WHAT NEEDS TO BE DONE: Write out the entries from the line with "left knee: (780, 565, -3)" to the line with "right knee: (828, 565, 14)", swapping "ankle" for "foot" and changing nothing else.

Segment Start: MATERIAL PROVIDED

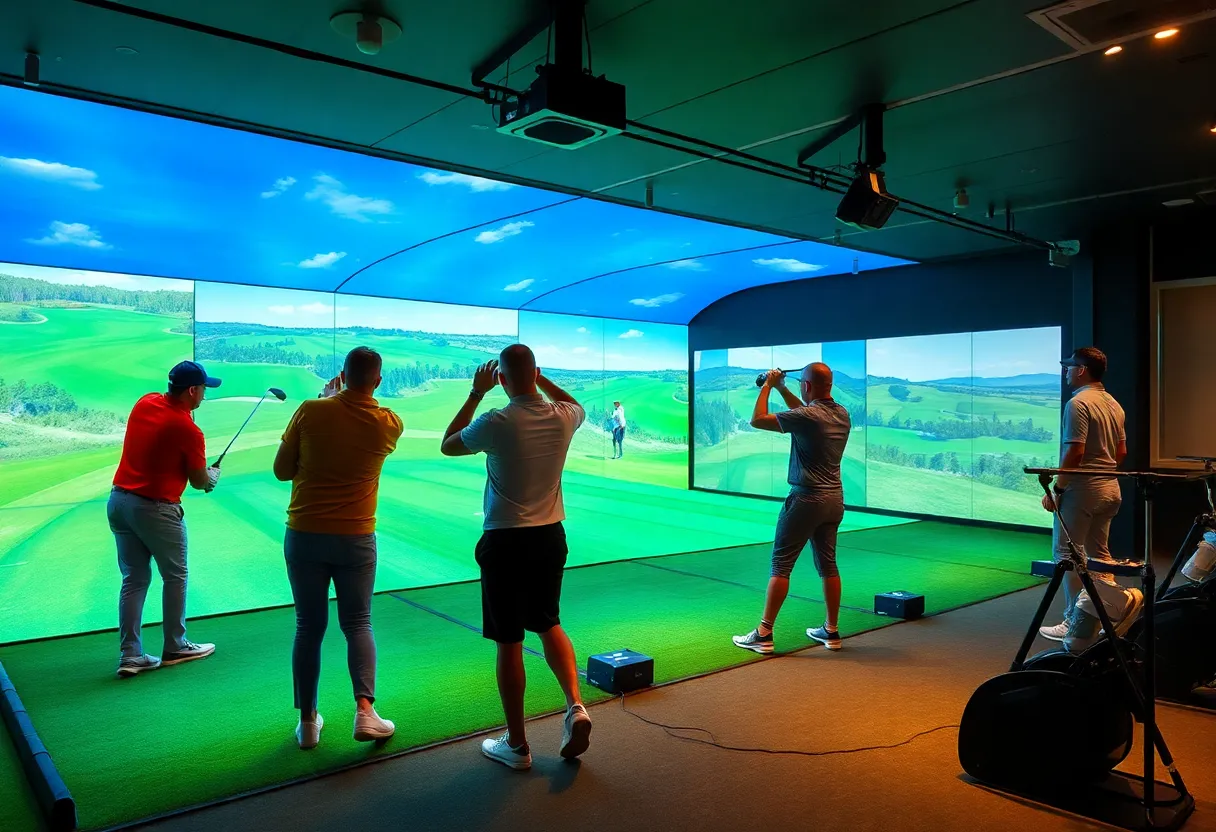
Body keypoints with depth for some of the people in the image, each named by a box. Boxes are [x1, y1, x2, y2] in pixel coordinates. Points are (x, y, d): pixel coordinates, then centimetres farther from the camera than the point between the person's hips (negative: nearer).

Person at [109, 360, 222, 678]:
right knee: (175, 577, 11)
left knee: (134, 579, 11)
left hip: (118, 500, 7)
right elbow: (200, 482, -7)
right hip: (156, 509, -7)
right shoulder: (188, 430, -18)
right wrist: (213, 476, 17)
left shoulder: (144, 403, 2)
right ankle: (175, 648, 20)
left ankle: (130, 655, 10)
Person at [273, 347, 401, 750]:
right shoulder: (389, 424, -5)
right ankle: (364, 710, 0)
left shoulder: (311, 411, -8)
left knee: (309, 627, 11)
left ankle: (307, 721, 17)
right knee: (358, 624, 13)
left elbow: (281, 470, 1)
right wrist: (339, 399, 24)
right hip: (356, 539, 0)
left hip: (304, 536, 0)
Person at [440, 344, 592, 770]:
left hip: (506, 542, -5)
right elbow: (576, 404, 24)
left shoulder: (495, 423, -17)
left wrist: (477, 392, 7)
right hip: (551, 536, 5)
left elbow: (447, 445, 3)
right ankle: (575, 707, 9)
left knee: (509, 643, 6)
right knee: (549, 624, 23)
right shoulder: (562, 418, -4)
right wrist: (540, 379, 20)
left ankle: (517, 745, 17)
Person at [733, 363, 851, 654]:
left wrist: (767, 386, -1)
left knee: (780, 565, -3)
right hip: (834, 499, 8)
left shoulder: (807, 418, -19)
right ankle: (831, 632, 22)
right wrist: (781, 389, 24)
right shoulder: (842, 414, 6)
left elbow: (757, 420, -12)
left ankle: (764, 635, -1)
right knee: (828, 565, 14)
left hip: (806, 499, -8)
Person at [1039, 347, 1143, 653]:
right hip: (1110, 489, 9)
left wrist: (1056, 489, -15)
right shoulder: (1114, 405, 12)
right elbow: (1121, 452, 16)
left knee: (1067, 553, -1)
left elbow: (1074, 452, -21)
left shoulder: (1078, 403, -15)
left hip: (1081, 490, -9)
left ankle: (1120, 600, -8)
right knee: (1098, 553, 11)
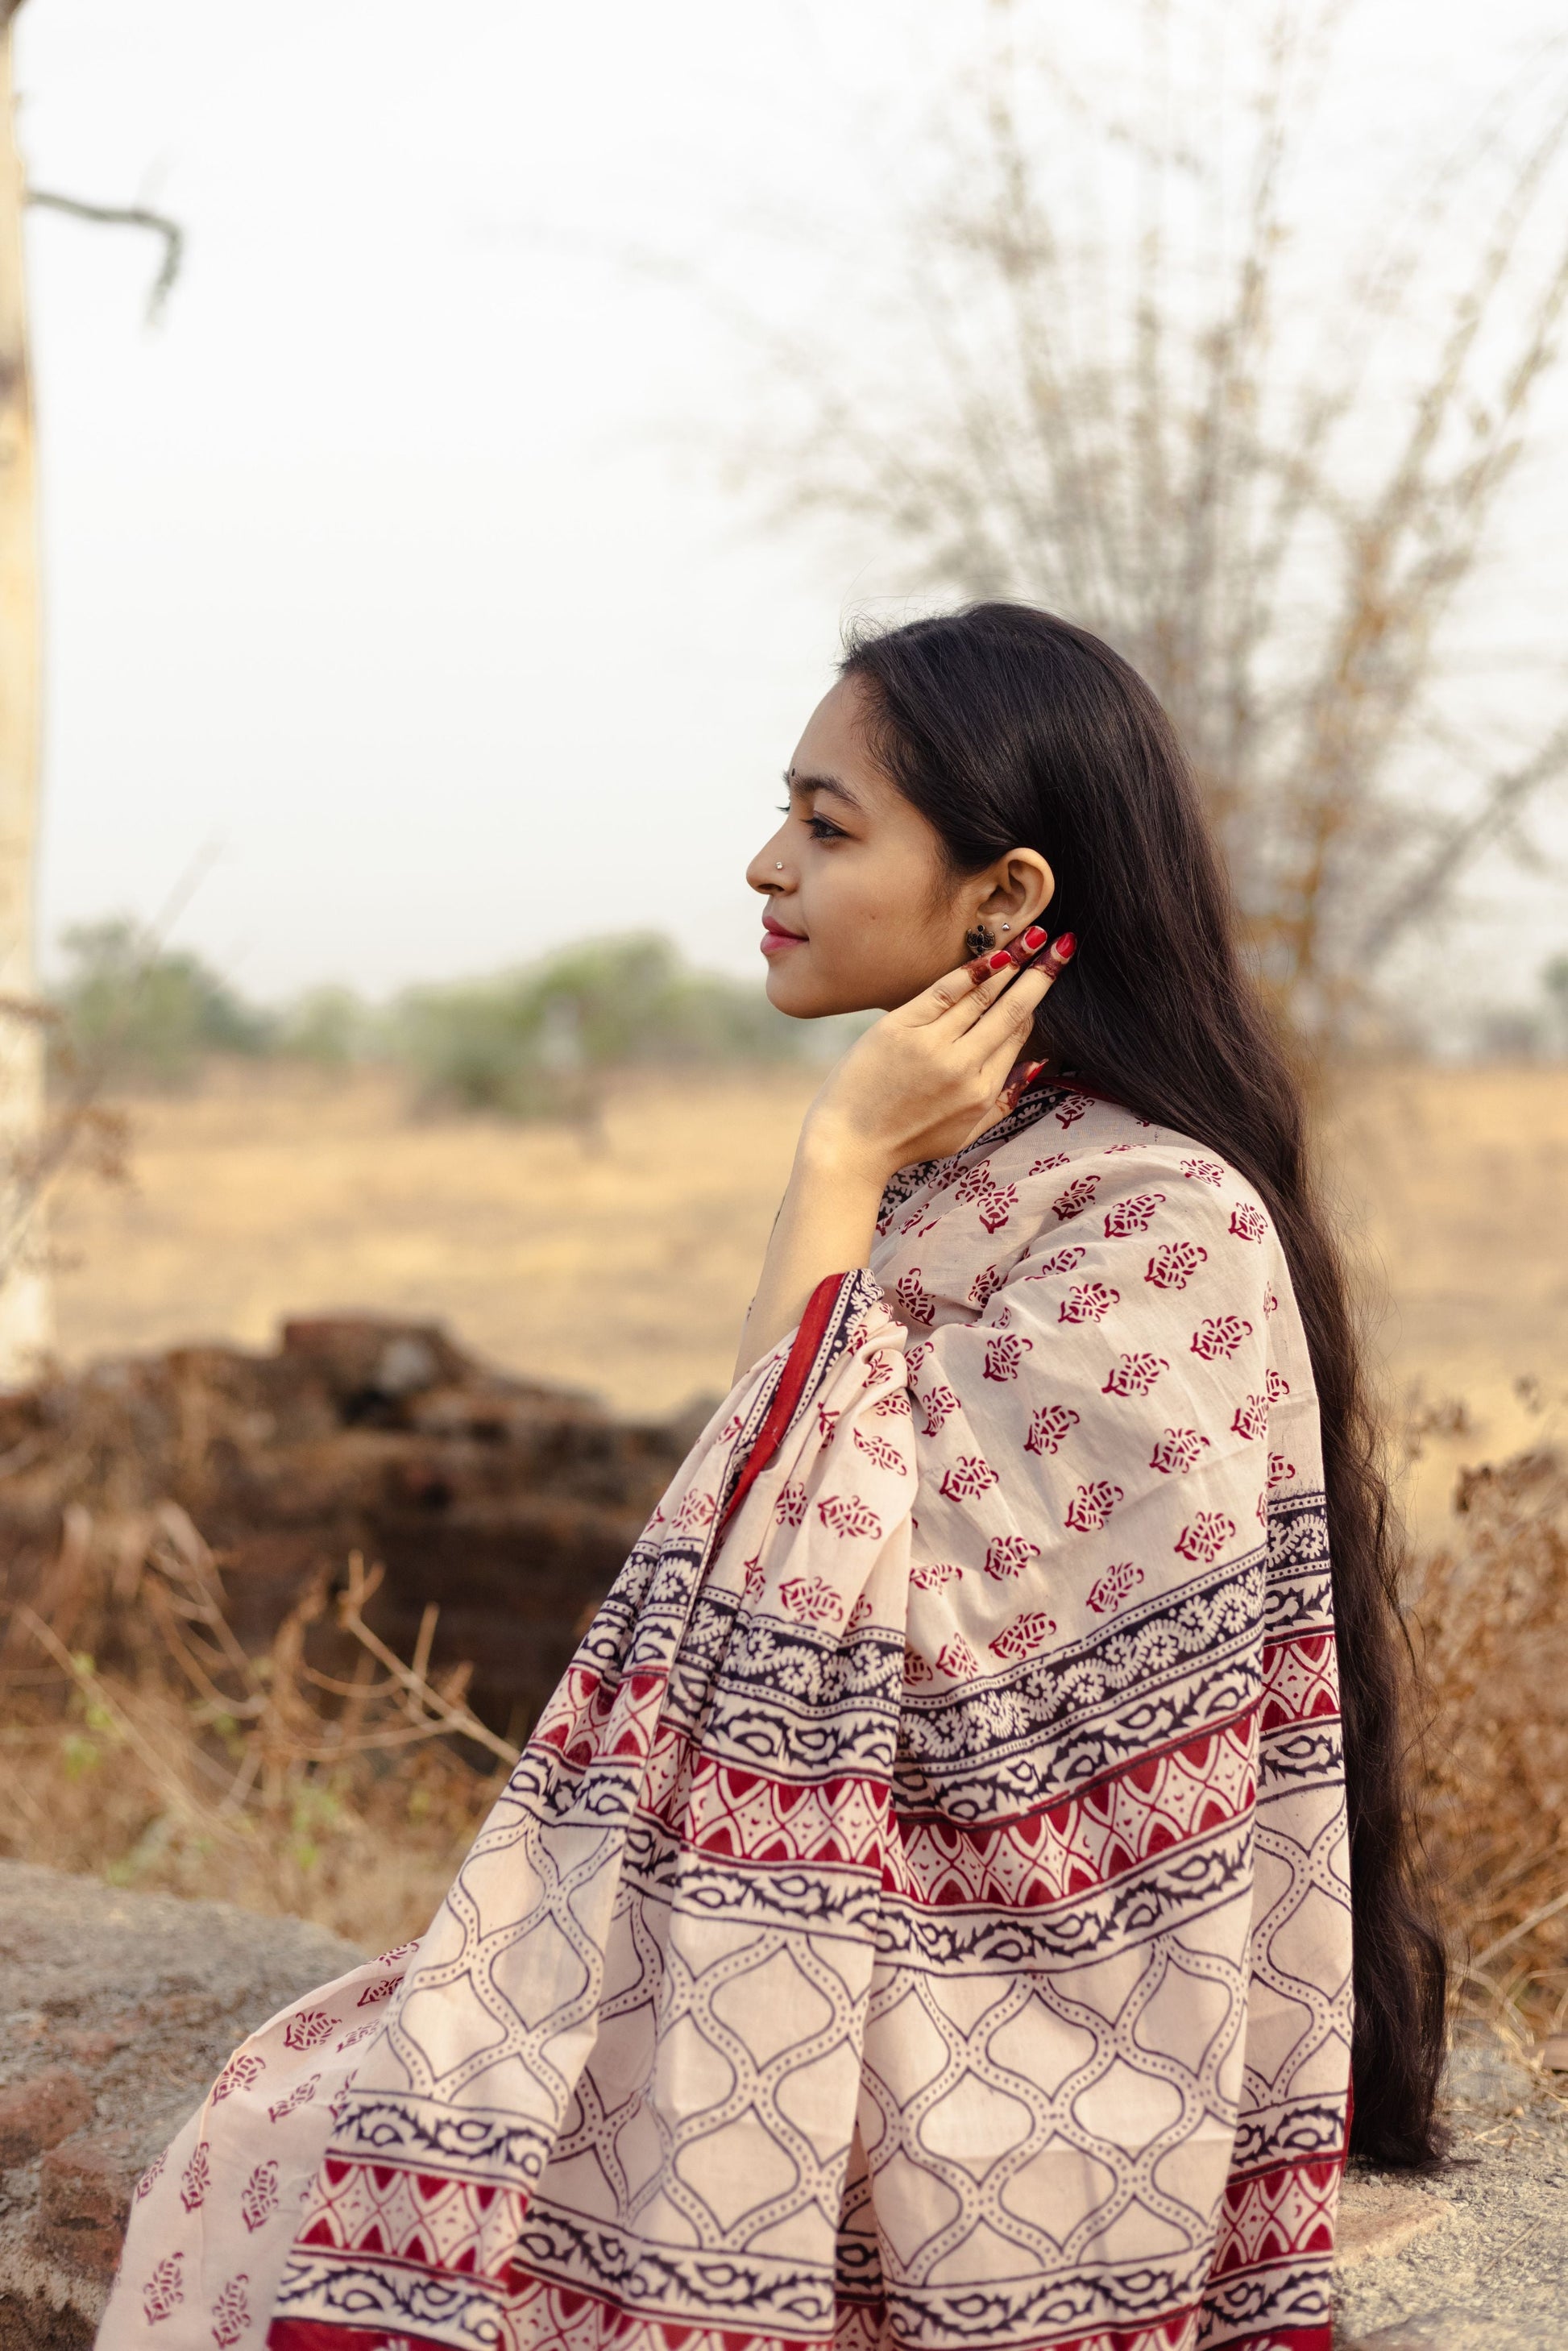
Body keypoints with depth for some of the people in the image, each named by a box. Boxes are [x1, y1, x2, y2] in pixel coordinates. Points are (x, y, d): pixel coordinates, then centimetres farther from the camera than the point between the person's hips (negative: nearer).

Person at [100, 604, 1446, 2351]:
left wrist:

Segment End: MATERIAL PROVIDED

TASK SOLUTION:
left knee: (780, 565, -3)
right hip: (834, 499, 8)
left shoulder: (807, 418, -19)
right foot: (831, 632, 22)
right wrist: (781, 389, 24)
right shoulder: (842, 414, 6)
left elbow: (757, 420, -12)
left foot: (764, 635, -1)
right knee: (828, 565, 14)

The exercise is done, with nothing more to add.